La générosité : Les Haricots, ils jouent pas à l’économie ! Toujours debout et jouant la comédie en même temps qu’une très belle musique, ils vont chercher au plus profond d’eux-mêmes l’inspiration qui va donner l’authenticité et la sincérité nécessaires pour toucher un public de connaisseurs. Souvent, on leur a reproché (y compris dans ce journal) de faire les guignols, de faire trop passer la musique après les gags, de prendre un répertoire trop éloigné des Hot five, Hot seven … Bien sûr, quand on les connaît, la mise en scène des morceaux est souvent une redite mais là où ils sont très forts, c’est qu’ils arrivent à vous toucher par un solo, un accompagnement toujours inspiré, toujours un peu différent. On peut citer un chorus époustouflant de Jérôme Etcheberry sur St Louis Blues. Alors que, jusque-là, sa fougue l’avait parfois amené à pousser un peu trop le son de sa trompette, il s’est avéré d’une grande finesse de jeu, avec un phrasé très simple et posé et un son magnifique. Armstrong n’aurait pu le renier. Que dire aussi de la clarinette de Gérard Tarquin qui pleurait (sans pleurnicher…nuance) sur « Femme Martinique dou », très belle biguine remise au goût du jour par les Haricots. Je ne pense pas qu’il existe un clarinettiste en France, et probablement dans le monde, qui sache exprimer une telle intensité émotionnelle dans la musique créole.

Ouverture d’esprit : Bien sûr les Haricots sont considérés un peu comme étant sur les chemins de traverse du « jazz classique ». Les Haricots ont fait sauter les verrous : pas besoin de se cantonner uniquement dans le répertoire des années 1915-1930, pas de raison de ne pas intégrer le rythme des parades de New Orleans, les rythmes et le répertoire créoles, souvent dénigrés en France alors qu’ils font partie intégrante de la musique New Orleans. Il ne faut pas leur jeter la pierre pour cela, pour plusieurs raisons. D’abord, le jazz des lecteurs de JDS, c’est celui qui swingue, qui donne envie de taper du pied, je pense que nous sommes tous d’accord. Eh bien, les Haricots, ils swinguent méchamment. Ensuite, l’important, plus que le répertoire, est quand même de jouer dans « l’esprit » et là, pas de fausse note chez les Haricots, les instrumentistes sont vraiment dedans.

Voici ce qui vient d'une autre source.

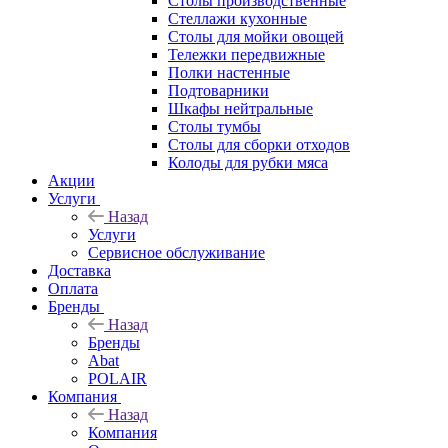
Столы производственные
Стеллажи кухонные
Столы для мойки овощей
Тележки передвижные
Полки настенные
Подтоварники
Шкафы нейтральные
Столы тумбы
Столы для сборки отходов
Колоды для рубки мяса
Акции
Услуги
Назад
Услуги
Сервисное обслуживание
Доставка
Оплата
Бренды
Назад
Бренды
Abat
POLAIR
Компания
Назад
Компания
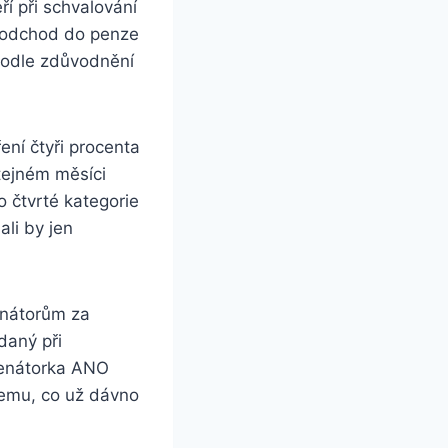
ří při schvalování
í odchod do penze
 podle zdůvodnění
ní čtyři procenta
tejném měsíci
o čtvrté kategorie
ali by jen
enátorům za
daný při
senátorka ANO
čemu, co už dávno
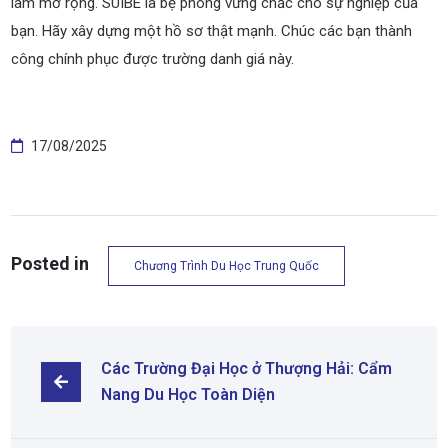
làm mở rộng. SUIBE là bệ phóng vững chắc cho sự nghiệp của
bạn. Hãy xây dựng một hồ sơ thật mạnh. Chúc các bạn thành
công chính phục được trường danh giá này.
17/08/2025
Posted in
Chương Trình Du Học Trung Quốc
Các Trường Đại Học ở Thượng Hải: Cẩm 
Nang Du Học Toàn Diện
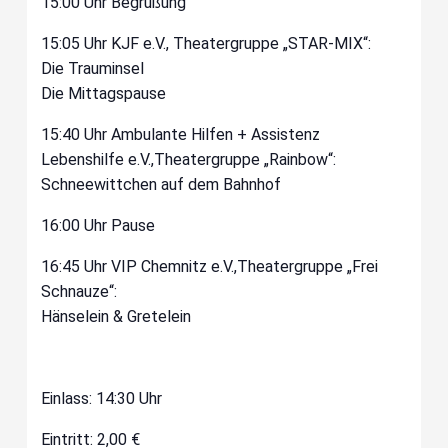
15:00 Uhr Begrüßung
15:05 Uhr KJF e.V., Theatergruppe „STAR-MIX“:
Die Trauminsel
Die Mittagspause
15:40 Uhr Ambulante Hilfen + Assistenz
Lebenshilfe e.V.,Theatergruppe „Rainbow“:
Schneewittchen auf dem Bahnhof
16:00 Uhr Pause
16:45 Uhr VIP Chemnitz e.V.,Theatergruppe „Frei
Schnauze“:
Hänselein & Gretelein
Einlass: 14:30 Uhr
Eintritt: 2,00 €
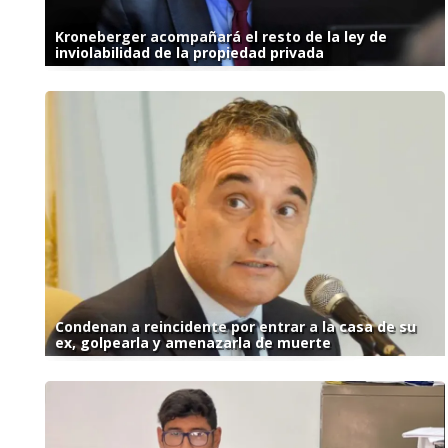
Kroneberger acompañará el resto de la ley de
inviolabilidad de la propiedad privada
Condenan a reincidente por entrar a la casa de su
ex, golpearla y amenazarla de muerte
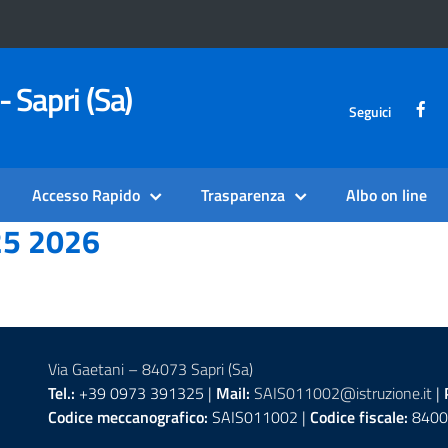
- Sapri (Sa)
Seguici
Accesso Rapido
Trasparenza
Albo on line
5 2026
Via Gaetani – 84073 Sapri (Sa)
Tel.:
+39 0973 391325 |
Mail:
SAIS011002@istruzione.it
|
Codice meccanografico:
SAIS011002 |
Codice fiscale:
8400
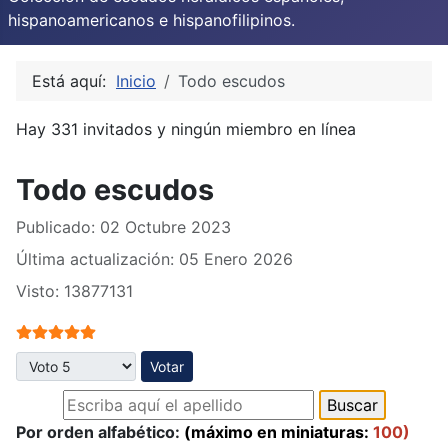
hispanoamericanos e hispanofilipinos.
Está aquí:
Inicio
Todo escudos
Hay 331 invitados y ningún miembro en línea
Todo escudos
Publicado: 02 Octubre 2023
Última actualización: 05 Enero 2026
Visto: 13877131
Ratio:
5
/
5
Por favor, vote
Por orden alfabético:
(máximo en miniaturas:
100)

Quand on fait un petit tour d’horizon des grands spécialistes de jazz classique français, on est d’ailleurs effarés de voir le nombre de grands noms ayant fait un séjour plus ou moins long chez les Haricots : Pierre Jean, Boss Quéraud, Patrick Artero, Gilbert Leroux, Daniel Barda, Gilles Chevaucherie, Daniel Huck, Maurice Van Eyck, Bill Greenow, Marc Richard,Göran Eriksson etc…

Enfin les Haricots, par leur ouverture d’esprit, sont de vrais dénicheurs de talent. Ils ne jouent pas les vedettes et sont toujours les premiers à faire participer à un bœuf un jeune, motivé et passionné, qui passe par là. La présence du jeune Julien X. au cours du bœuf, et de Jérôme Etcheberry, tous deux trompettistes, sont de beaux exemples de cette relève du jazz français qui, une fois de plus, sera passée par le centre de formation le plus populaire de l’hexagone !

En conclusion, merci aux Haricots pour cette soirée où le bœuf a duré jusqu’à 2 heures du matin, merci pour tout ce que vous avez apporté au Jazz Français depuis 40 ans et enfin merci au nom de tous les jeunes qui, comme moi, sont venus au jazz New Orleans grâce à vous.